March 5, 2018
Wow, what a February! Following the peaceful performance of the prior 15 months, market craziness (called volatility) returned to our investment lives last month. Sweaty palmed traders and news commentators seemed hell bent on scaring investors to death. Last month finally ushered into our world the sell-off that had been much discussed. The pundits who appeared to have been “crying wolf” finally got it right.
To be clear, though, February was not an anomaly for the market. It was merely a return to the norm. Over the last 80 years there has been an average of three pull backs in the market each year of 5% or more. There is, on average, a 10% correction in the market every year, and a 15% correction every two years. We have not had a 15% pull back since 2011. The multiple market moves of hundreds of points in February looked frightening in the headlines, but remember a 240 point move is only a 1% change when the market is at 24,000. Last month was really just a return to business as usual.
So given we are back in a normal market where volatility is to be expected, what major drivers should investors focus on during this bumpy trip. Below are six observations:
- The quality of earnings of companies does matter.
- When the economy is doing well, the Fed will tend to raise rates.
- When consumers feel some security in their job, they spend money.
- Corporate tax cuts will have multi-year benefits to companies and shareholders.
- What is happening in Washington DC probably matters more in the short run than in the long run.
- Short-term rates are going up. Savers will be happy and stock investors will worry.
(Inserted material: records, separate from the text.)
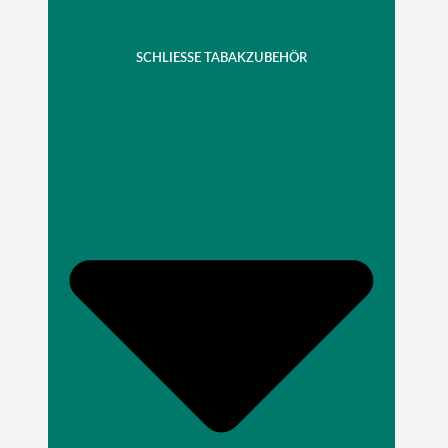
SCHLIESSE TABAKZUBEHÖR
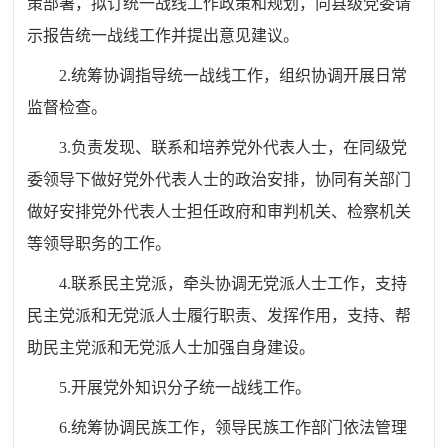
策部署，拟订统一战线工作政策和规划，向县级党委请
示报告统一战线工作并提出意见建议。
2.统筹协调指导统一战线工作，组织协调开展日常
监督检查。
3.负责发现、联系和培养党外代表人士，在同级党
委领导下做好党外代表人士的政治安排，协同有关部门
做好安排党外代表人士担任政府和审判机关、检察机关
等领导职务的工作。
4.联系民主党派，牵头协调无党派人士工作，支持
民主党派和无党派人士履行职责、发挥作用，支持、帮
助民主党派和无党派人士加强自身建设。
5.开展党外知识分子统一战线工作。
6.统筹协调民族工作，领导民族工作部门依法管理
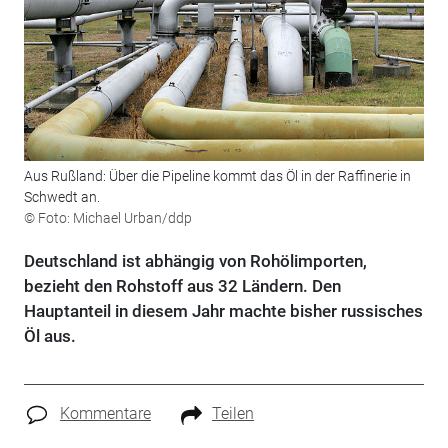
Aus Rußland: Über die Pipeline kommt das Öl in der Raffinerie in
Schwedt an.
© Foto: Michael Urban/ddp
Deutschland ist abhängig von Rohölimporten,
bezieht den Rohstoff aus 32 Ländern. Den
Hauptanteil in diesem Jahr machte bisher russisches
Öl aus.
Kommentare
Teilen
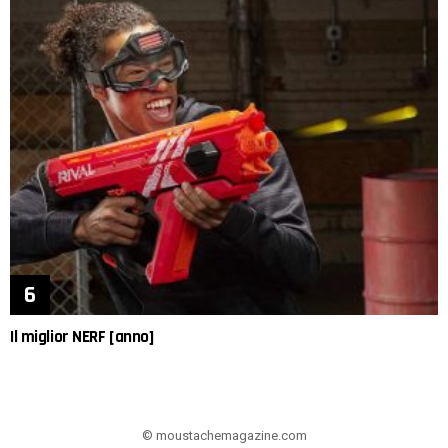
Il miglior NERF [anno]
© moustachemagazine.com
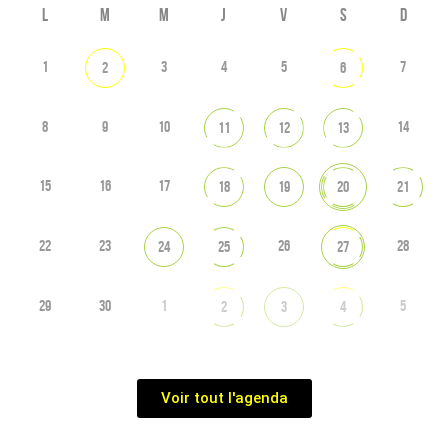
L
M
M
J
V
S
D
1
3
4
5
7
2
6
8
9
10
14
11
12
13
15
16
17
18
19
20
21
22
23
26
28
24
25
27
29
30
1
5
2
3
4
Voir tout l'agenda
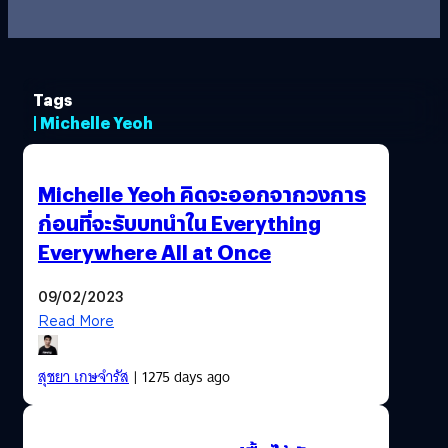
Tags
| Michelle Yeoh
Michelle Yeoh คิดจะออกจากวงการ
ก่อนที่จะรับบทนำใน Everything
Everywhere All at Once
09/02/2023
Read More
สุชยา เกษจำรัส
| 1275 days ago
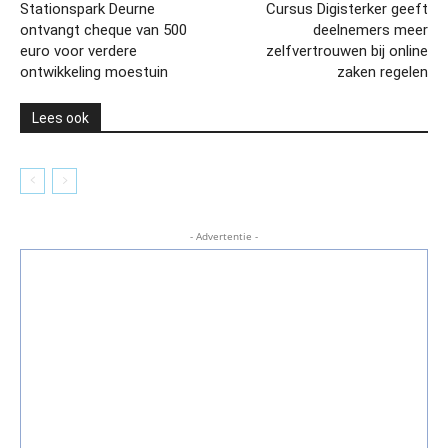
Stationspark Deurne
Cursus Digisterker geeft
ontvangt cheque van 500
deelnemers meer
euro voor verdere
zelfvertrouwen bij online
ontwikkeling moestuin
zaken regelen
Lees ook
- Advertentie -
Foto: Harriefotografie/Dave Hendriks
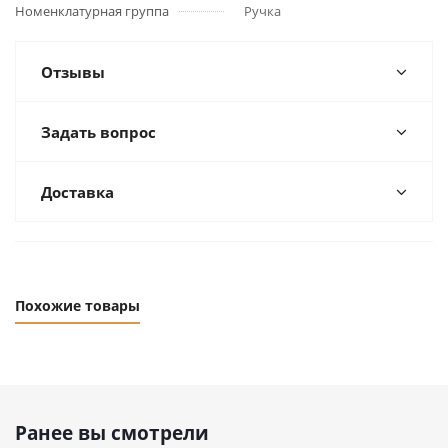
Номенклатурная группа
Ручка
Отзывы
Задать вопрос
Доставка
Похожие товары
Ранее вы смотрели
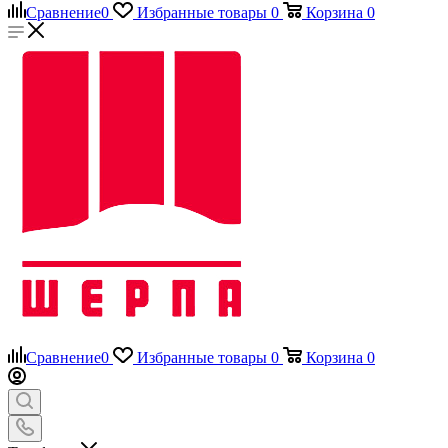
Сравнение
0
Избранные товары
0
Корзина
0
Сравнение
0
Избранные товары
0
Корзина
0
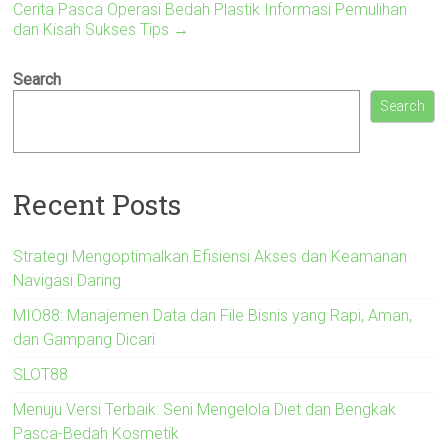
Cerita Pasca Operasi Bedah Plastik Informasi Pemulihan
dan Kisah Sukses Tips
→
Search
Search
Recent Posts
Strategi Mengoptimalkan Efisiensi Akses dan Keamanan
Navigasi Daring
MIO88: Manajemen Data dan File Bisnis yang Rapi, Aman,
dan Gampang Dicari
SLOT88
Menuju Versi Terbaik: Seni Mengelola Diet dan Bengkak
Pasca-Bedah Kosmetik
The market is considering the likely behavior of investors as rates rise. We have seen short term rates go up by 75 basis points this past year, and a further rise 75 basis points is predicted for the rest of the year. We are getting close to a time this year when investors can earn a return of 2% on treasury bills. This might cause some equity investors to question their long-term commitment to owning stocks. It strikes me that the singular biggest risk to the current market is the way investors will adjust to higher rates. The fundamentals would suggest that, from an earning perspective, there should be little to worry about, but all markets are driven to a great extent by emotion, and especially by worry.
The person responsible for orchestrating this return to higher interest rates is the new head of the Federal Reserve, Jerome Powell. The last two Fed Chairpersons proved to be very adept at conducting the orchestra of the market through uncertain times. Time will tell if the new maestro will be able to wield his baton with the same positive outcome.